### [TEXT SEGMENT]
Start of Block
Baseline clinical characteristics of both the “no HCC on explant” group and “HCC on explant” group are shown in Table 1. Patients without HCC on explant were younger at listing with MELD exception (median age 48 vs 60 years, P < .001) and more often female (45.7 vs 26.0%, P = .02). In the “HCC on explant” group, hepatitis C was the most common etiology of liver disease (57.4%), followed by non-alcoholic fatty liver disease (13.8%), and alcoholic liver disease (8.0%). However, in the “no HCC on explant” group, hepatitis C was found in only 17.1% as was non-alcoholic fatty liver disease and autoimmune liver disease, while alcohol (25.7%) was the most common etiology of liver disease. At the time of initial listing with MELD exception, the median MELD and Child-Pugh score were similar amongst groups.

TABLE 1.
End of Block
### [DATASET EXCERPTS]
Start of Block
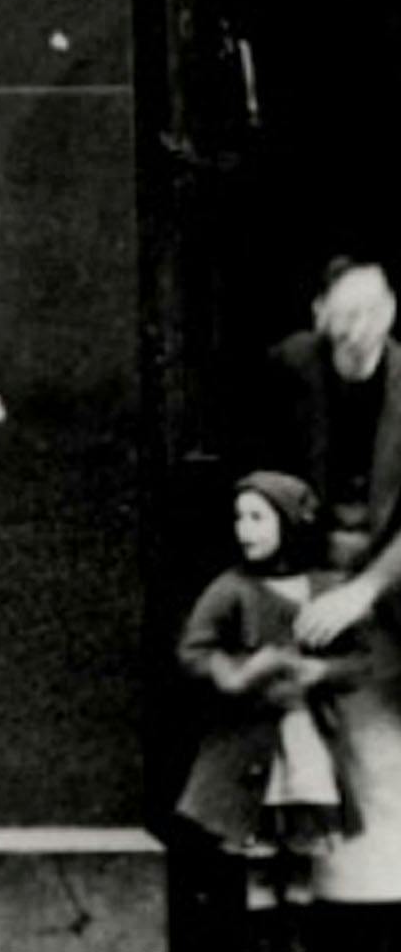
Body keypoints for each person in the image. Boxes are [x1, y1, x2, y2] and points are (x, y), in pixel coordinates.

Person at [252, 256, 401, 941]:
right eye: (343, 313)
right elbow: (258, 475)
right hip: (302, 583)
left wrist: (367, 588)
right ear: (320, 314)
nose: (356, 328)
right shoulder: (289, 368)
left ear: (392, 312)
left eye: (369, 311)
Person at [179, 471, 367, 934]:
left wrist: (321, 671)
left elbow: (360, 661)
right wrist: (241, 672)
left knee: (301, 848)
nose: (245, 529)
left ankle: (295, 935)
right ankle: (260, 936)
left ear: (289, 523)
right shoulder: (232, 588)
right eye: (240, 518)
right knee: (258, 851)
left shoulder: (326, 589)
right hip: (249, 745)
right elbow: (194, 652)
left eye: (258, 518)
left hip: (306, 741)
End of Block
### [EXPLORE THE MATERIAL]
1 - In the liver transplant passage, what was the most common etiology of liver disease in the "no HCC on explant" group?
2 - Name every etiology of liver disease that the liver transplant passage mentions.
3 - Carry on the liver transplant passage after its last line.

### [ANSWERS IN ORDER]
1 - Alcohol, at 25.7%.

2 - Hepatitis C, non-alcoholic fatty liver disease, alcoholic liver disease, and autoimmune liver disease.

3 -
Baseline clinical characteristics of the “no hepatocellular carcinoma (HCC) on explant” group and “HCC on explant” group

Overall (n = 324) No HCC on Explant (n = 35) HCC on explant (n = 289) P-value
Median age (IQR) 60 (54–64) 48 (35–61) 60 (55–64) <.001
Male (%) 233 (71.9) 19 (54.3) 214 (74.0) .02
Race/ethnicity (%)
 Caucasian 242 (74.7) 25 (71.4) 217 (75.1) .15
 Hispanic 38 (11.7) 2 (5.7) 36 (12.5)
 African American 30 (9.3) 7 (20) 23 (8.0)
 Asian 12 (3.7) 1 (2.9) 11 (3.8)
 Other 2 (0.6) 0 2 (0.7)
Etiology of liver disease (%)
 Hepatitis C 172 (53.1) 6 (17.1) 166 (57.4) <.001
 NAFLD 46 (14.2) 6 (17.1) 40 (13.8)
 Alcohol 32 (9.9) 9 (25.7) 23 (8.0)
 Hepatitis B 13 (4.0) 3 (8.6) 10 (3.5)
 Autoimmunea 12 (3.7) 6 (17.1) 6 (2.1)
 Other 49 (15.1) 5 (14.3) 44 (15.2)
Median Child’s score (IQR) 9 (7–10) 8 (7–9) 9 (7–10) .24
Median MELD (IQR) 13 (10–16) 14 (10–16) 13 (10–16) .54
Median AFP at listing (IQR) 8 (4–24) 4 (3–8) 9 (4–28) <.001
 AFP <10 (%) 177 (54.6) 29 (82.9) 148 (51.2) .003
 AFP 10–100 (%) 112 (34.6) 5 (14.3) 107 (37.0)
 AFP >100 (%) 35 (10.8) 1 (2.9) 34 (11.8)
Tumor burden at listing (%)
 1 lesion 2–2.9 cm 184 (56.8) 20 (57.1) 164 (56.7) .90
 1 lesion 3 cm–5 47 (14.5) 4 (11.4) 43 (14.9)
 2 lesions 74 (22.8) 8 (22.9) 66 (22.8)
 3 lesions 19 (5.9) 3 (8.6) 16 (5.5)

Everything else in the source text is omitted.